Cases have also been reported in Hudson, Norton, Warren and other communities in Summit and surrounding counties.
Dr. Andrew Newburn, a pediatrician at the New Philadelphia office, said the recent spike in cases is a reminder of the importance of getting immunized for pertussis, using good hygiene when coughing and sneezing, and seeking immediate treatment when parents notice symptoms consistent with the disease.
“While pertussis vaccines are the most effective tool to prevent this disease, no vaccine is 100% effective,” said Dr. Newburn. “When pertussis circulates in a community, there is a chance that a fully vaccinated person, of any age, can catch this disease but your symptoms will typically be much less severe.”
Pertussis is caused by a type of bacterium called Bordetella pertussis. The bacteria attach to the cilia, the tiny hair-like extensions that line part of the upper respiratory system, and release toxins which damage the cilia and cause airways to swell.
Pertussis is spread by coughing and sneezing. Infected people are most contagious up to about 2 weeks after the cough begins.
The Centers for Disease Control and Prevention recommend the pertussis vaccine for all babies, children, teens, and pregnant women. The 2 kinds of vaccines used today also help protect against other diseases:
- The diphtheria, tetanus, and pertussis (DTaP) vaccine is for babies and children younger than 7.

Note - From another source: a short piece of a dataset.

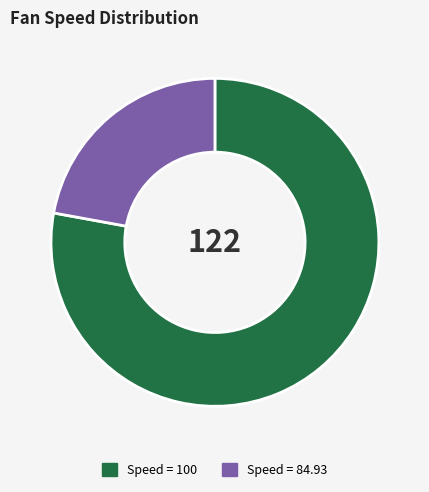

Does any single category account for the majority?

Yes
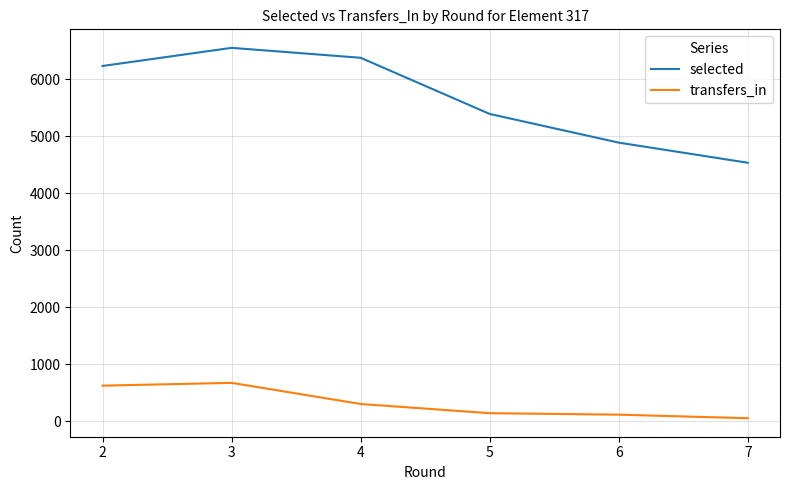

Is it true that selected equals 4245 at 2?

False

- The tetanus, diphtheria, and pertussis (Tdap) vaccine is for older children and adults.
“Since the first dose of DTaP vaccine begins at 2 months of age, newborns are especially at risk for pertussis, a very important reason for parents and caregivers to get vaccinated if they have not already done so,” said Dr. Newburn. “About half of babies younger than 1 year who get the disease need care in the hospital. The younger the baby, the more likely they will need treatment in the hospital.”
The five DTaP doses are recommended at 2, 4 and 6 months, 15 to 18 months, and 4 to 6 years.”
Initially, pertussis starts with cold-like symptoms, including a mild cough or fever. After 1 to 2 weeks, the symptoms of pertussis typically include rapid fits of cough followed by a high-pitched “whoop” sound, vomiting during or after coughing and exhaustion after coughing fits.
“Babies may or may not cough,” Dr. Newburn said. “A significant complication (along with the cough) is “apnea,” or a pause in the breathing. In worst case scenarios, the disease may cause them to stop breathing and turn blue.”
“Pertussis can usually be successfully treated with a 5-day course of antibiotics,” said Dr. Newburn. “A good general rule: for older children, if a cough is not getting better after 7 days or if there are other characteristic findings consistent with pertussis, it’s wise to make a doctor’s appointment. With babies, don’t wait to seek care.”
And while a 5-day course of antibiotics may help ease symptoms, the cough may still persist for weeks.
“Antibiotics are most important in preventing the spread of infection to others,” said Dr. John Bower, a pediatric infectious disease specialist at Akron Children’s.